Numbering Timeline Box Cards
The timeline cards consist of blue excerpt cards (quotes from the text) and white response cards (your reaction or clarification). Instead of writing out a long alpha-numeric series punctuated with slashes (similar to above), I created a 4-square grid read left to right, top to bottom as follows: Timeline date (i.e. when the text was written)3; Great Idea #; GBWW #4; outline #. I find that this grid helps me read and file my card more quickly. The top half of the grid situates the main branch chronologically. The left half is strictly chronological, while the right half is strictly conceptual.

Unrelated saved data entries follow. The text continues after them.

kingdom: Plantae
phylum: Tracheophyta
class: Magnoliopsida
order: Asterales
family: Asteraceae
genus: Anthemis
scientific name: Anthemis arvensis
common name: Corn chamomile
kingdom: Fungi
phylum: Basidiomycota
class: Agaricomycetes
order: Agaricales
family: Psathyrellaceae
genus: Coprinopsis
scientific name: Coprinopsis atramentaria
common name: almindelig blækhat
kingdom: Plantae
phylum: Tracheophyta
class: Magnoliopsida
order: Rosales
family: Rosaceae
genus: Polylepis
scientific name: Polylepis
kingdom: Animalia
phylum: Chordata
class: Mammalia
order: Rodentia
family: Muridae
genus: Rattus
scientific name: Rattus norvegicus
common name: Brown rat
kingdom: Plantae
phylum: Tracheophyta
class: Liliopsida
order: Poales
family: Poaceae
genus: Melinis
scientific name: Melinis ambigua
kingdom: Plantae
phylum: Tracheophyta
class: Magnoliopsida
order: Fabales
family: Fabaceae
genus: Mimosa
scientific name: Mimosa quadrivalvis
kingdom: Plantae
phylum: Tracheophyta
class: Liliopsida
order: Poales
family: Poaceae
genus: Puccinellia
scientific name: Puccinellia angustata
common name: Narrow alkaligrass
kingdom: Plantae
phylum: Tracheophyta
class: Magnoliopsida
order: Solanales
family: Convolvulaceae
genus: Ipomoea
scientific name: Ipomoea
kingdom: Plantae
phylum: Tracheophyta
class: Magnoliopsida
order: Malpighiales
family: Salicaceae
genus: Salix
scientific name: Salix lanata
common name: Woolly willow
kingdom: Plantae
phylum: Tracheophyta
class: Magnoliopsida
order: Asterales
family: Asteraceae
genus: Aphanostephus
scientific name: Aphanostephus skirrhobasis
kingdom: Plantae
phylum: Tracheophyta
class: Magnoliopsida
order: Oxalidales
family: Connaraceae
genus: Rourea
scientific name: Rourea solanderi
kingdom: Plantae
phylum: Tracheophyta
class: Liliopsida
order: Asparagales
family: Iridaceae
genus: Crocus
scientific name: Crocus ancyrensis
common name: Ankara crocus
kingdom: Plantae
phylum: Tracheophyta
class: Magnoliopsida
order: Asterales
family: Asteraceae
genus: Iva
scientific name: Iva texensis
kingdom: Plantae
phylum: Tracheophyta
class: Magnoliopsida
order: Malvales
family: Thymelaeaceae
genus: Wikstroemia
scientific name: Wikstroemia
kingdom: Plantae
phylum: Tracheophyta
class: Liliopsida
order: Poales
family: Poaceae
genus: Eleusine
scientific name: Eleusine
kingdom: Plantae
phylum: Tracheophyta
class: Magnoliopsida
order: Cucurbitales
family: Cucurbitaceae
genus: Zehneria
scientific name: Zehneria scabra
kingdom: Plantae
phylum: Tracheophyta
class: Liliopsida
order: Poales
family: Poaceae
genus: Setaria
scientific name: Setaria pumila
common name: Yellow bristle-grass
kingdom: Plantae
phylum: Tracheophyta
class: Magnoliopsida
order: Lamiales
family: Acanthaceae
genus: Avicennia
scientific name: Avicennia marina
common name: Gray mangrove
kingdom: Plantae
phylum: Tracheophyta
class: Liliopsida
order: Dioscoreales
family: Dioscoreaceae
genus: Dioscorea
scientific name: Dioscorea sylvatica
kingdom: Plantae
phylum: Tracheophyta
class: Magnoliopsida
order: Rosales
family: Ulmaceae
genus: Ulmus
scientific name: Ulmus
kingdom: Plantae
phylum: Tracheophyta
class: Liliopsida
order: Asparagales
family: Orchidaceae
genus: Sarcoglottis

This grid is written at the top right-hand corner of the card. On the left-hand corner, I like to write out the Syntopicon Great Idea so I don’t have to look up the number whenever I come across the card (as I don’t have them memorized yet). Here is how it looks on a card:
Installing Your Cards
Okay, dear readers, this is where the magic happens! How did I know to classify the excerpt card above under Great Idea #68 (Pleasure and Pain)/outline #6d.1? Well, I didn’t immediately. This is part of the discovery process. First, I had to ask myself, “What is this card’s main theme”? Then I had to get out my 2 Syntopicon volumes (or open up my electronic version on Logos) and look for a matching Great Idea. Although Happiness (#33) and Knowledge (#43) were also mentioned in the quote, I thought that Pleasure was the more dominant theme. Then I searched the corresponding outline for Pleasure and Pain to find the subtopic that most closely aligned with the quote, which I found in this section:
In this quote, Aristotle is positing that happiness, as a pleasure constituting the highest good, is most worthy of our choice. I know from earlier chapters that choice involves desire. Therefore, I felt 6d was the right sub-category and since it’s my first card, I labeled it 6d.1. The next blue card in this branch would be 6d.2. But my white response card corresponding to the 6d.1 excerpt card is numbered 6d.1a and filed before 6d.2. I can extend this numbering system indefinitely as related ideas accumulate, branch, and evolve.
Once I’ve settled on the numbering, I record it on the corresponding Syntopicon Index Card filed alphabetically in the 3rd box (in this case under Pleasure and Pain). You’ll notice below that I’ve only included the left-hand of the grid (i.e. -500/8). This tells me I’ll find the corresponding card in the Timeline Box in the 500 B.C. section, grouped with the volume 8 cards (Aristotle). I don’t have to write down the right half of the grid (i.e. Main Idea # and outline #) because it’s already stated on the Index Card.
There’s obviously a fair amount of work involved in this process, but it corresponds to my level of commitment to learning. My best advice for readers is to adapt such a project to your own needs, but do make use of Adler’s Syntopicon because it’s an incredibly rich resource and will quickly refine your thinking skills. Please leave your questions or comments below and thank you for reading!
Luhmann describes this numbering scheme in his now famous article, "Communicating with Slip Boxes".
By this reckoning, the madness of post-modernism could actually be the death throes of Enlightenment philosophy and we may be heading for a new revolution in thinking.
Nota bene: a negative number = B.C.
I write the GBWW volume number in colored ink using the publishers’ color-code on the book’s spine to indicate its subject area: literature (green), philosophy (red), history (sky blue), and science (pale blue).